Michael Tobis said...

1) Thousand year proxies; I dunno. I've told you what I know. Basically the story is that not much happened that makes the past 1000 years stand out from the past 8000, until about 100 years ago.

You should look at the past 20K and the past 400K records before getting all worked up about 1K. They are dramatically more interesting.

Of course, some of your allies do not believe in durations in excess of 10Ka. I hope you are not going to try to hold us to that here.

2) First of all, attribution is pretty much in the bag anyway. Secondly, statistical significance is an arbitrary threshhold that has proven useful in clinical studies. It is not appropriate for what biologists call "single subject" investigations, and we only have one earth.

3) Thinking in terms of linear systems is actually very useful in geophysical fluid dynamics on eddy time scales, but on longer climate scales it gets you in trouble. What is happening on the century scale, if anything, is dynamically up for grabs. The prime suspect would be the thermohaline circulation, but we don't have much handle on it.

There is some concern that the THC can flip to a new regime. The experimental study of regimes in rotating fluids in the 1950s and 60s is a fascinating topic.

In short, if you propose that there is signal at a secular scale, you are proposing missing phenomenology. We can't just wave our hands and say it's stable under a strong perturbation if it was oscillatory in quasi-equilibrium.

4) What exactly do you mean by "validated"?

Existing models are clearly valid for many purposes.

Which brings me back to the things you say about Oreskes that strike me as most incorrect.

Taking it back to your first comment, the extent to which 1990 vintage theoretical and model extrapolation hit the nail on the head is more like "the team that bats first will hit into a triple play in the fifth but will manage to score seven runs in the eighth".

In short, we actually do know what we are talking about. I would like to see an economic model make valid predictions of unlikely events.

This will take some work but it's worth following up on. Stay tuned.

5) yep

Dano said...

Let me reiterate I read this blog for a reason.

Now, dancing on the edge of detectability:

My grad ecology shop was run by a landcover change modeler who sounds very much like you, Michael. And our sofware ran like Eli said, with Band-aids.

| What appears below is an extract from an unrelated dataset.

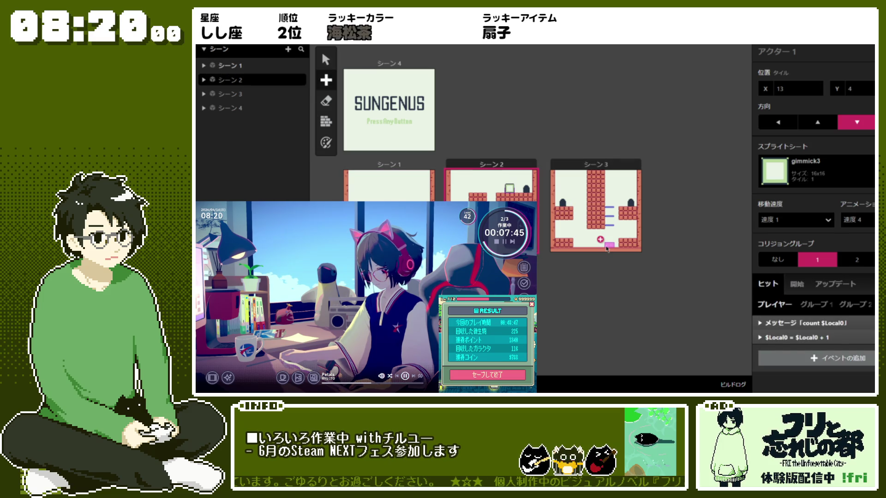
{"action": "left_click", "coordinate": [564, 237]}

And we in ecology know that ecosytems are, in fact, 'tippy'. Stasis and stability are merely a function of temporal scale; e.g. are Western hemlock climax forests 'climax forests'? We don't know, because we don't have sufficient scale to measure. And west of Latitude 100 - rainfall is highly variable making ecosystems very tippy.

Similarly, I see the Mann reconstruction against everyone elses' ideas that show the tippiness, and I think this variability is borne out in tree rings, sediment cores, etc. Plants (I'm a plant guy) that have adapted mechanisms to withstand large-scale disturbance (ruderals) are the ones that are our invasives, which is your clue.

The plant people see this. We see northward and altitudinal migration and we understand why, as we have refugia in southern Appalachia and the Selkirks and the Marble Mts to refer to when we travel. Refugia in the Carpathians and many parts of China and Mongolia are harder to travel to, but are there nonetheless.

Anyway, yes.



Michael Tobis said...

Well, I write this blog for more than one reason, I reckon, but feedback like yours is definitely one of them.

Thanks, Dano!

Keep them cards and letters coming in, folks!

EliRabett said...

Sorry, what I meant was you (if your name was McKitrick, or McIntyre) could with a great deal of effort generate random noise that produced a hockey stick using Mann's method but 1. The stick shape was way lower than what was found using the proxies over a 600/1000 year period, and 2 statistical tests of the significance of the noise showed that it was noise.